Gypsy’s out-of-tune extempo

WINSTON “GYPSY” Peters has made part of his career out of singing extempo, but his approach to Carnival 2021 is not music to our ears.

“We are not planning any virtual events the way the private promoters or whoever are planning,” Mr Peters, now chairman of the National Carnival Commission (NCC), said this week. “What we are going to be doing is compiling a lot of what we have. We are working on it right now. So we will have a kind of antecedental look at what Carnival in TT is all about, historical as it is.”

The world is fast moving forward, but the NCC is content to dust off folders from the archives and take us down memory lane.

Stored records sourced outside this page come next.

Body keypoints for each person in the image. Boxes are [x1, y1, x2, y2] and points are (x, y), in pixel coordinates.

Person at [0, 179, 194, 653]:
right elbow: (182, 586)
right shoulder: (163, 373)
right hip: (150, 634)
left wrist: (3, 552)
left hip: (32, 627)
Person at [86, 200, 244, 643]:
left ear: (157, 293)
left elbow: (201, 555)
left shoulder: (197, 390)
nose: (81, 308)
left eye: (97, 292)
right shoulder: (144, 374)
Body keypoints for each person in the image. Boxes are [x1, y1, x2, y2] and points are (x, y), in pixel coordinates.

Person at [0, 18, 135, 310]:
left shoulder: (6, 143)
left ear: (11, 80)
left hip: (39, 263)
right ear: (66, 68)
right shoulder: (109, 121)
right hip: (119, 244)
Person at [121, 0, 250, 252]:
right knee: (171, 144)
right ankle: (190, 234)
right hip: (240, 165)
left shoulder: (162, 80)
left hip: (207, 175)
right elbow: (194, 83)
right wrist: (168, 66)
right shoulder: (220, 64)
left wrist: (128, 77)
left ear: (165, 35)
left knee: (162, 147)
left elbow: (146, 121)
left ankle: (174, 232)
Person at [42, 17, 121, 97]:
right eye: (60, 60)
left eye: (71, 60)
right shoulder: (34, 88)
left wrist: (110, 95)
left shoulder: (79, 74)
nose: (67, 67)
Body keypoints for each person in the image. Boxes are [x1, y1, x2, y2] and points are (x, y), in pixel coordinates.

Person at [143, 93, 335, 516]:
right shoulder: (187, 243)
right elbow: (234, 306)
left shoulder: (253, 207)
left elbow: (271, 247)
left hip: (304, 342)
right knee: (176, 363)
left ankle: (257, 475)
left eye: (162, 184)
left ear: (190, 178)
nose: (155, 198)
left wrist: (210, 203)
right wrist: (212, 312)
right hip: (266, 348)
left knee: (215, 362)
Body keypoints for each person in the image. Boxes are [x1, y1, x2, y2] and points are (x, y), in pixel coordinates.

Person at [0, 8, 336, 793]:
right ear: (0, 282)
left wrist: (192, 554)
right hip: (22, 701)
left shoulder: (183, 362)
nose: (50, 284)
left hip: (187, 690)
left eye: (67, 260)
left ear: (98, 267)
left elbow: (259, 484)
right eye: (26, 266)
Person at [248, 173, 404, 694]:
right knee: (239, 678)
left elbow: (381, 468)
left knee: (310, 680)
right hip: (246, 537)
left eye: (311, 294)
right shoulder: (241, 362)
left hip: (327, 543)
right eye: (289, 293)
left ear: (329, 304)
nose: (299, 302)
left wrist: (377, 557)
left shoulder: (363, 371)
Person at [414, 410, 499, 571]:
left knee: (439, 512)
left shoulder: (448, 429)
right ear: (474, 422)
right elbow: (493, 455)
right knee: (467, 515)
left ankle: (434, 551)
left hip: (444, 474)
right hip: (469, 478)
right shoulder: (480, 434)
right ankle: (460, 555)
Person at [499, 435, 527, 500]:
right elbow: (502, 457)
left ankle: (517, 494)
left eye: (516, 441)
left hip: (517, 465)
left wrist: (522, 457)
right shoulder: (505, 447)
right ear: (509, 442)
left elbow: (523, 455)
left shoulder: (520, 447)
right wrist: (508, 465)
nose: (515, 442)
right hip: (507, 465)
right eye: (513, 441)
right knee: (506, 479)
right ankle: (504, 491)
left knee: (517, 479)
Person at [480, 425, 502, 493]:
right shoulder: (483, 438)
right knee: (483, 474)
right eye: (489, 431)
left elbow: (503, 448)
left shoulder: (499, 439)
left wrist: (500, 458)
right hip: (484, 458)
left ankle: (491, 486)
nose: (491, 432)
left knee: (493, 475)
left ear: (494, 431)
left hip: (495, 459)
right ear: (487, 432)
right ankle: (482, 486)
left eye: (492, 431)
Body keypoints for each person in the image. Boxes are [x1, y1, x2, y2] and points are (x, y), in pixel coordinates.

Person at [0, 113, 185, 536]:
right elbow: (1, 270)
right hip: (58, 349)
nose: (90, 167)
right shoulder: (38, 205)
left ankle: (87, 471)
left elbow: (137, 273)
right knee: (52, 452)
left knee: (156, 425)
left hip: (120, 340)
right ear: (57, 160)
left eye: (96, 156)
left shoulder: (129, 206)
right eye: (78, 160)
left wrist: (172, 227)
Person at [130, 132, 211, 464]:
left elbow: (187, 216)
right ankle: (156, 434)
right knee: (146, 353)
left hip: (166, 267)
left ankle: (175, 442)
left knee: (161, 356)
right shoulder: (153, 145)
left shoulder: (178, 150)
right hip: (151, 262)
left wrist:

It’s out of tune, out of tempo and out of touch.

Mr Peters would say that’s because his organisation is out of money. According to him, the NCC got no government allocation except for recurrent expenditure, to the tune of about $32 million.

One budget document, the Draft Estimates of Recurrent Expenditure, puts the figure a little higher – $36 million.

In any case, it’s nowhere near the $153 million allocated in 2020. The NCC chairman has a right to be disappointed. The word “Carnival” appeared nowhere in the 40-page budget speech.

While the Prime Minister said Carnival 2021 is not happening, the absence of any discussion since then as to how Carnival and Carnival bodies might be refashioned in a way to accommodate the new normal is a letdown.

It is not just a matter of responsibility for the festival being shifted to the Tourism Ministry. Carnival is our marquee cultural event and a virtual festival would be highly symbolic, given the Government’s push for digitalisation. And it would help us market ourselves and keep Carnival alive in the mind of the world until the real thing can resume.

Despite tough times, surely some allocation could have been worked out in consultation with stakeholders, above and beyond the bare minimum, to finance the tools or infrastructure needed to take our mas, pan, and culture to an international audience.

At the same time, it seems the NCC is merely doing its own (vague, last-minute) thing: what are its plans to support the Carnival special interest groups and their efforts? It is true stakeholders should be encouraged to be self-sufficient. But they have limitations too (some got no subvention at all). And what is the NCC if not a co-ordinating body?

Mr Peters, who is a ten-time extempo monarch, should be focusing on improvising, not keeping things offline out of pique (for surely it’s not out of ignorance of what is possible online).

Even the Notting Hill and Brooklyn carnivals –which owe much to ours – held virtual events. Why can’t the NCC?